Agricultural Research Service

Research Project: INNOVATIVE ANIMAL MANURE TREATMENT TECHNOLOGIES FOR ENHANCED ENVIRONMENTAL QUALITY Title: Environmental enhancement of swine lagoons through influent treatment

Authors
item Szogi, Ariel
item Vanotti, Matias

Submitted to: ASA-CSSA-SSSA Annual Meeting Abstracts
Publication Type: Abstract Only
Publication Acceptance Date: August 10, 2009
Publication Date: October 1, 2009
Citation: Szogi, A.A., Vanotti, M.B. 2009. Environmental enhancement of swine lagoons through influent treatment [abstract]. American Society of Agronomy-Crop Science Society of America-Soil Science Society of America Annual Meeting,November 1-5, 2009, Pittsburg, Pennsylvania.
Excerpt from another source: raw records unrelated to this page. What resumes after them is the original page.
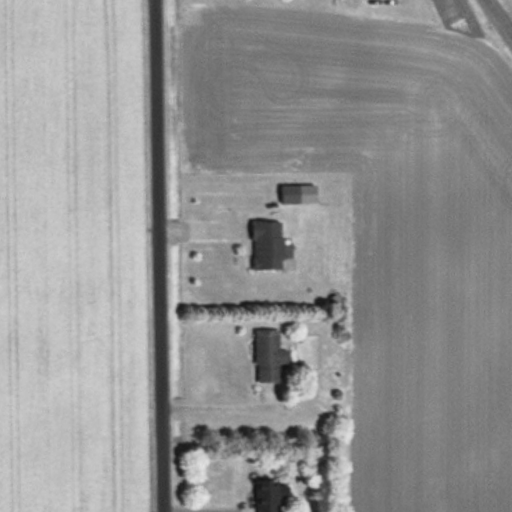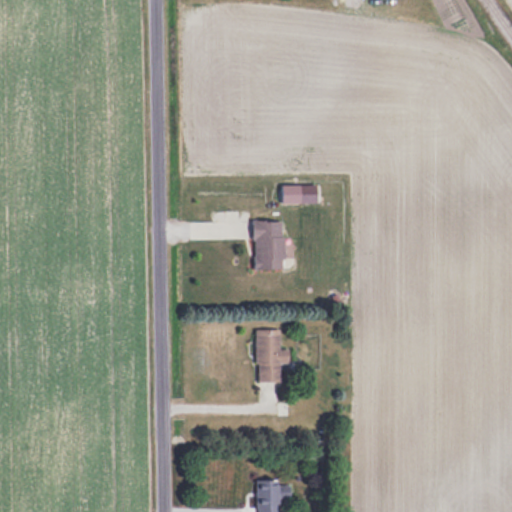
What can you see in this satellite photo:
railway: (499, 17)
building: (289, 193)
building: (266, 244)
road: (159, 255)
building: (267, 355)
road: (219, 407)
building: (265, 495)
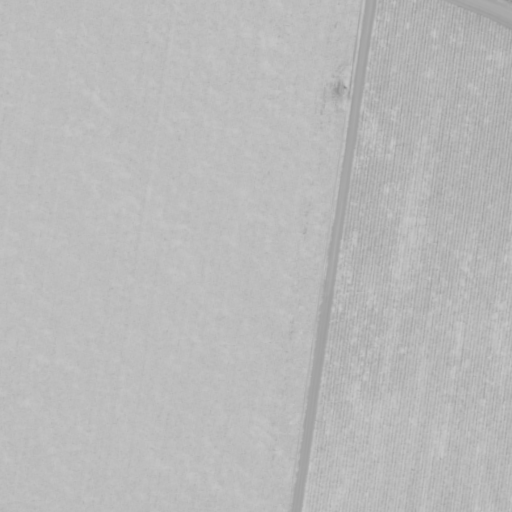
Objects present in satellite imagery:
road: (333, 88)
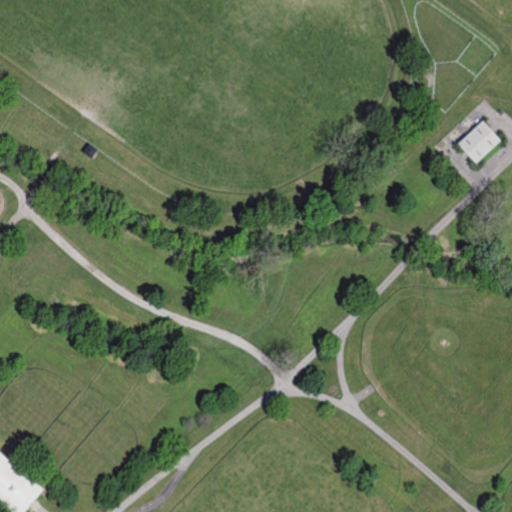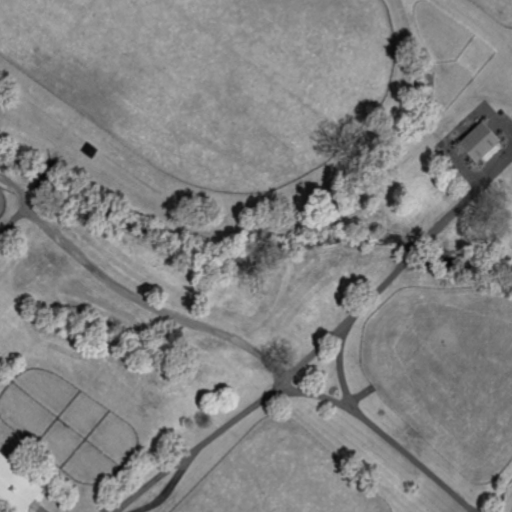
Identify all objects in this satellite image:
building: (480, 142)
road: (426, 240)
road: (340, 367)
road: (317, 395)
road: (230, 423)
road: (413, 458)
building: (18, 485)
building: (16, 486)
Technical Abstract: Confined swine production generates large volumes of wastewater typically stored and treated in anaerobic lagoons. Failure of these lagoons during tropical storms in North Carolina along with major public environmental concerns led to a permanent state moratorium of construction of new anaerobic lagoons for swine production. A North Carolina Department of Agriculture estimate indicates that about 4000 swine anaerobic lagoons are currently active. These lagoons may require cleanup and closure measures in the future. An alternative to lagoon cleanup was investigated by pre-treating the liquid swine manure prior to entering the lagoon by solid-liquid separation only and by an ARS patented technology that treats liquid manure by biological nitrification/denitrification after solid separation. In a 15-month pilot study, water quality improvements (such as reduction of suspended solids and nitrogen concentrations) with respect to the anaerobic lagoon control were moderate with solid separation only but very significant with the Agriculture Research Service patented wastewater treatment. In addition, the lagoon sludge mass was reduced with respect to the sludge mass in the control by about 34 percent with solid separation and 50 percent with the Agricultural Research Service patented technology probably due to the combined reduction in solids input and in-situ lagoon sludge degradation. This finding has the potential to help in the development of more economical lagoon cleanup methods.